Hernández-García was recruited in Mexico and traveled to the United States with a B-1 visa for domestic employees. According to the complaint, she was induced by the Defendants to leave Mexico with false promises regarding the terms and working conditions of her employment in the United States. The complaint further alleges that she was paid at most $400 a week — less than half the minimum wage and without overtime pay – while being required to work between 76 and 90 hours a week, cleaning her employers’ large home, assisting with the cooking, and serving as the primary caretaker for her employers’ children.
“The atmosphere in the household was very stressful,” said Ms. Hernández-García. “No matter how hard I worked, the woman who employed me frequently told me that I was not working hard enough.”
The B-1 visa category allows people from around the world to work as domestic workers in the United States for non-immigrant visa holders as long as the worker had been employed by the same person for at least six months or immediately prior to their admission to the United States. The application for B-1 visa for domestic workers requires an employment contract as proof that the employee will receive minimum or prevailing wage (whichever is higher) and work in conditions in accordance with U.S. law.
The lack of government oversight allows for employers to undermine workers’ rights. According to a survey-based study by CDM, migrant women across visa categories and industries are disproportionately affected by abuse in temporary worker programs. Nearly half of women surveyed were paid below the federal minimum wage at their time of employment, and 43% reported not being paid for overtime hours.
According to the complaint, Hernández-García’s employers socially and physically isolated her. As the complaint alleges, Hernández-García’s employers confiscated her passport and visa, limiting her ability to leave the United States and her workplace, where she was subjected to traumatic working and living conditions. She was only allowed to visit her family in Mexico once a year in order to renew her visa.

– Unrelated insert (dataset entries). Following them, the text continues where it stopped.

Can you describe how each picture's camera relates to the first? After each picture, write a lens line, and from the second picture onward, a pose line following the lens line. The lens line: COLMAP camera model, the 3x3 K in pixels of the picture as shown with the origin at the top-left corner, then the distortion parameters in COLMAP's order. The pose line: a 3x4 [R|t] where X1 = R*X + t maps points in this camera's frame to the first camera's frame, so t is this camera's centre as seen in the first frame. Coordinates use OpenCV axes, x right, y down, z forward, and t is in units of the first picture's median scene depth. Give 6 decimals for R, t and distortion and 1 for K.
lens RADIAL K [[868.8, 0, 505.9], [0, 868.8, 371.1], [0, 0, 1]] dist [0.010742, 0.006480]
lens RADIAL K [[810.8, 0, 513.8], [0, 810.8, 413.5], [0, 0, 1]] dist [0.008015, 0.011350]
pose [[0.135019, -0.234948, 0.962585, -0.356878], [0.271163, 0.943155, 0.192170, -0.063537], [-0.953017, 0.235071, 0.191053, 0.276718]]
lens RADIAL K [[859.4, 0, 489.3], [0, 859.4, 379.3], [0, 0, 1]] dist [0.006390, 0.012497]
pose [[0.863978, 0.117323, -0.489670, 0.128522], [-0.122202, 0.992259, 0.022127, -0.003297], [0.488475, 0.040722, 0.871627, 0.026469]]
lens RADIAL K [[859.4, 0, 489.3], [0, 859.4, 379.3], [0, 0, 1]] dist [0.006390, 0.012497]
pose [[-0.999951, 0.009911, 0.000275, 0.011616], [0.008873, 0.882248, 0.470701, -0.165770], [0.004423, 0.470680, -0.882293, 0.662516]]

Throughout her employment, as alleged in the complaint, Hernández-García was hesitant to report abusive working conditions and low pay given that on several occasions, her employers threatened her with deportation or to report her to law enforcement.
“Now, every time I tell my story, I’m a little less afraid,” said Hernández-García. “Through my lawsuit, I’m taking a stand to say that no matter how wealthy people are, they are not allowed to treat people like I was treated.”

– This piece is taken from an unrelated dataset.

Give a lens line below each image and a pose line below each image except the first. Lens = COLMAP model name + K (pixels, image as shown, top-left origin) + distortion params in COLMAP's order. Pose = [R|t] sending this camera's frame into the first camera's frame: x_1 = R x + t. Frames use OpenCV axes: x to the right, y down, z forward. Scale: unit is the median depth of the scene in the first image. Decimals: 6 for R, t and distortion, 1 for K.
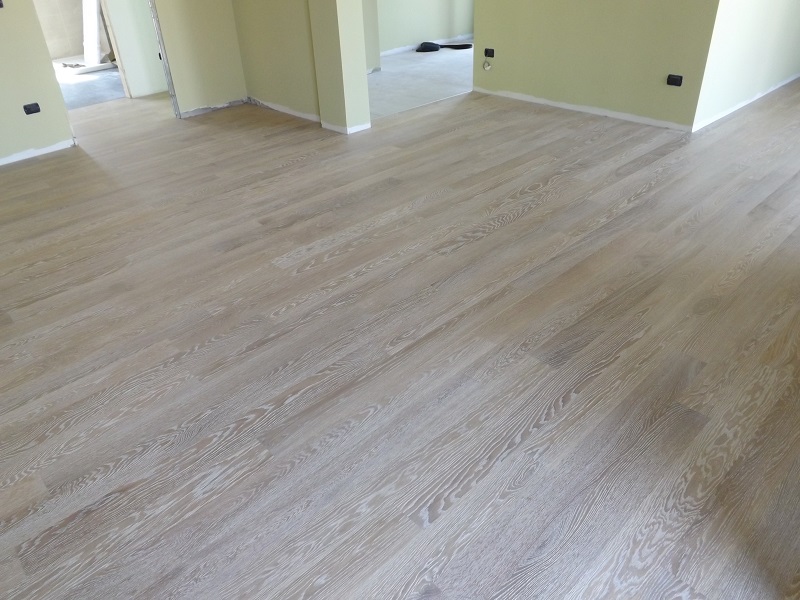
lens RADIAL K [[583.4, 0, 400.0], [0, 583.4, 300.0], [0, 0, 1]] dist [-0.019837, -0.001482]
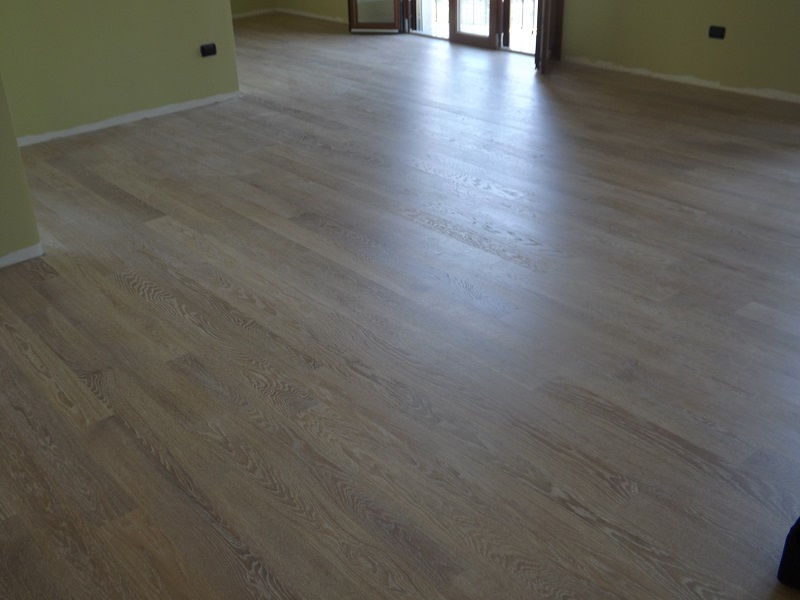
lens RADIAL K [[829.1, 0, 400.0], [0, 829.1, 300.0], [0, 0, 1]] dist [-0.010735, -0.002697]
pose [[0.049680, -0.430865, 0.901048, -1.162897], [0.564658, 0.756262, 0.330498, -0.480600], [-0.823828, 0.492365, 0.280862, 0.818887]]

“The pandemic has highlighted that domestic workers are essential workers. Yet, their labor and their rights are regularly undermined by employers,” stated Ben Botts, Legal Director at Centro de los Derechos del Migrante, Inc. ”There is a power imbalance embedded in work visa programs where employers restrict workers’ freedom to move, underpay them, and deter them from reporting abuse by threatening them with deportation.”
About Centro de los Derechos del Migrante, Inc. (CDM)
Centro de los Derechos del Migrante, Inc. (CDM) envisions a world where migrant workers’ rights are respected, and laws and policies reflect their voices. Through education, outreach, and leadership development; intake, evaluation, and referral services; litigation support and direct representation; and policy advocacy; CDM empowers migrant workers to defend and protect their rights as they move between their home communities and their workplaces in the United States. www.cdmigrante.org
WilmerHale provides legal representation across a comprehensive range of practice areas that are critical to the success of its clients. The law firm’s leading Intellectual Property, Litigation/Controversy, Regulatory and Government Affairs, Securities and Financial Services, and Transactional Departments participate in some of the highest-profile legal and policy matters. With a staunch commitment to public service, the firm is renowned as a leader in pro bono representation. WilmerHale is 1,000 lawyers strong with 13 offices in the United States and abroad.